The legalization of recreational marijuana across the state of Nevada could be a tough sell this November, according to the results of the latest poll overseen by the Las Vegas Review-Journal.
When it comes to the concept of ending marijuana prohibition in a state riddled with casinos, brothels and all of the awesome that comes with those things, only 47 percent of the voting public say they intend to step up to the ballot box later this fall to support the creation of a taxed and regulated cannabis industry through Question 2. Forty-six percent of the respondents said they plan to oppose the measure.

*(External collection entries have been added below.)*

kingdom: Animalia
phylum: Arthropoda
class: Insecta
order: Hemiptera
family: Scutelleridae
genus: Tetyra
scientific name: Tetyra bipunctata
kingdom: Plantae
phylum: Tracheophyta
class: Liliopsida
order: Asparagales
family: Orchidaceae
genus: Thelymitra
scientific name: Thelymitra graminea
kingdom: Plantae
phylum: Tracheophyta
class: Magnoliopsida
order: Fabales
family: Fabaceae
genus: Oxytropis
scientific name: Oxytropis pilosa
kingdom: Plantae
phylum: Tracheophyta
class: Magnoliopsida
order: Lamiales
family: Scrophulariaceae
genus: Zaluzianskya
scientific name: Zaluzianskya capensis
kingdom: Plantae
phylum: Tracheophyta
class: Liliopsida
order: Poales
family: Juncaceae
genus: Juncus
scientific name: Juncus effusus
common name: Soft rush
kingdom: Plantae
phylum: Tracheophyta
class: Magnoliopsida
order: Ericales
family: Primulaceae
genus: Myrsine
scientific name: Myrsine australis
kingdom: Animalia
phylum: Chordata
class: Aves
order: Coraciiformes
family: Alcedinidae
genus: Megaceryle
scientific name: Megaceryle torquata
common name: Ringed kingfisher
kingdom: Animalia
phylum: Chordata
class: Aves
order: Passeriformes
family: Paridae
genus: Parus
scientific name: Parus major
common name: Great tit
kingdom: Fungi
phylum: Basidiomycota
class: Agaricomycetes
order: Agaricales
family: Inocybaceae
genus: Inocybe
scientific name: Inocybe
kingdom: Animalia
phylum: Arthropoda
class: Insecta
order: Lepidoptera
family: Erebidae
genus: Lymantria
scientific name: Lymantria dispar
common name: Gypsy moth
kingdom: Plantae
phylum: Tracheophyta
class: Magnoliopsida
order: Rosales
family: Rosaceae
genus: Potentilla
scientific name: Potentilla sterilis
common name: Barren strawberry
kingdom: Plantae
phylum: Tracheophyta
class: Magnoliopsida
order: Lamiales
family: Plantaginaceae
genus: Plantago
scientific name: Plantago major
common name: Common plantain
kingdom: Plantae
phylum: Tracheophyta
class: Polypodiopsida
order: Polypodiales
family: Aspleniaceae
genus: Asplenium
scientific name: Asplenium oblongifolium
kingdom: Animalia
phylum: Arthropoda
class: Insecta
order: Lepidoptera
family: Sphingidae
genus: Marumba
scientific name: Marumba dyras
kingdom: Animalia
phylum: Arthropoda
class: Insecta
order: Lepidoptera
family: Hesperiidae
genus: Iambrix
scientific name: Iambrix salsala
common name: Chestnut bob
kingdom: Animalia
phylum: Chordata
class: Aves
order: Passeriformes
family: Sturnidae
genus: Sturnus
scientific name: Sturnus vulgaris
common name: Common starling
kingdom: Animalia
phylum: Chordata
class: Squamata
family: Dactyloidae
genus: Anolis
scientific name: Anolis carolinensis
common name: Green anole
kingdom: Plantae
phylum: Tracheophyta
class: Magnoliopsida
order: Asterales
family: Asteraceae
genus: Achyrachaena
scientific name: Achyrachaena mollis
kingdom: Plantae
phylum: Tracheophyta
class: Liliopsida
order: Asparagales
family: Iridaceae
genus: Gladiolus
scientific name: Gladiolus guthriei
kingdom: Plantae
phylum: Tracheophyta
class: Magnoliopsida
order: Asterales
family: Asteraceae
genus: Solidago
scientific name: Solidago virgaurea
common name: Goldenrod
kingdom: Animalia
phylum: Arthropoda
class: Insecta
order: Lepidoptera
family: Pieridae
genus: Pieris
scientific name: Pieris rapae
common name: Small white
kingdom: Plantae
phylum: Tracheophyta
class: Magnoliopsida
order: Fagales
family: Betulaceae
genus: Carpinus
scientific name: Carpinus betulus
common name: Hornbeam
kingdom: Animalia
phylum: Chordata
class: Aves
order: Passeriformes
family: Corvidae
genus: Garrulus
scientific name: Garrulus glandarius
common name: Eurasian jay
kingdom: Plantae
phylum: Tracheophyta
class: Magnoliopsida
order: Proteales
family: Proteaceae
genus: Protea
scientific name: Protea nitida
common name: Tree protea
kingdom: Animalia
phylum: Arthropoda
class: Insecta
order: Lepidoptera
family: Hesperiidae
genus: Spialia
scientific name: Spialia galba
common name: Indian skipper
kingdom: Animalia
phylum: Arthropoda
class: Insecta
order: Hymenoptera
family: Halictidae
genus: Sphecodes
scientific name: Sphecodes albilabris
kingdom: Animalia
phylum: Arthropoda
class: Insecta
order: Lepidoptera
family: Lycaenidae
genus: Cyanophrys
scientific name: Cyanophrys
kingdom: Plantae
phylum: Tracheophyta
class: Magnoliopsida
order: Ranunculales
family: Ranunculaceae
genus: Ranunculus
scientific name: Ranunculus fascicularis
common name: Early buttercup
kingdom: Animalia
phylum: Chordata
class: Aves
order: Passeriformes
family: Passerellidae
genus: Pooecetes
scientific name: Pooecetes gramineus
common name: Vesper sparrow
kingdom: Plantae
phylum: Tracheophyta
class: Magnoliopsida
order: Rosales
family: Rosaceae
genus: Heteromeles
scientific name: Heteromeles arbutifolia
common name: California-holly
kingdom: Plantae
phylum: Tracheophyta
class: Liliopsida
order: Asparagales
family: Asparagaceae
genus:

Question 2 would allow Nevada to legalize a recreational cannabis trade similar to what is currently underway in Colorado and three other states that have brought an end to draconian pot laws. The measure would allow adults 21-years-old and over to purchase cannabis products from retail outlets statewide. It would also allow those people living 25 miles away from a dispensary to cultivate up to six plants at home for personal use.
Anthony Williams, special projects director for Bendixen & Amandi International, the company responsible for conducting the poll, says the numbers should be cause for concern for those hoping to see Nevada legalize the leaf in 2016.
“You would really want to have 55 to 60 percent support to feel confident heading into Election Day,” Williams said. “These things always tend to leak oil heading into the end.”
Interestingly, Nevada is the only state with a recreational marijuana initiative on the ballot this year that is not doing well in the polls. In Arizona, California, Massachusetts, and Maine, all of which have similar proposals on the line, the numbers are showing between 50 and 60 percent in favor of legalization.
"These poll numbers [in Arizona, California, Massachusetts, and Maine] are not surprising," Paul Armentano, deputy director of the National Organization for the Reform of Marijuana Laws, told the Washington Post. "Most Americans agree that the responsible adult use of cannabis ought not to be criminalized. The battle now is finding consensus regarding the details of how best to regulate this market."
Let’s hope marijuana advocates can convince the Nevada voters of this before November 8.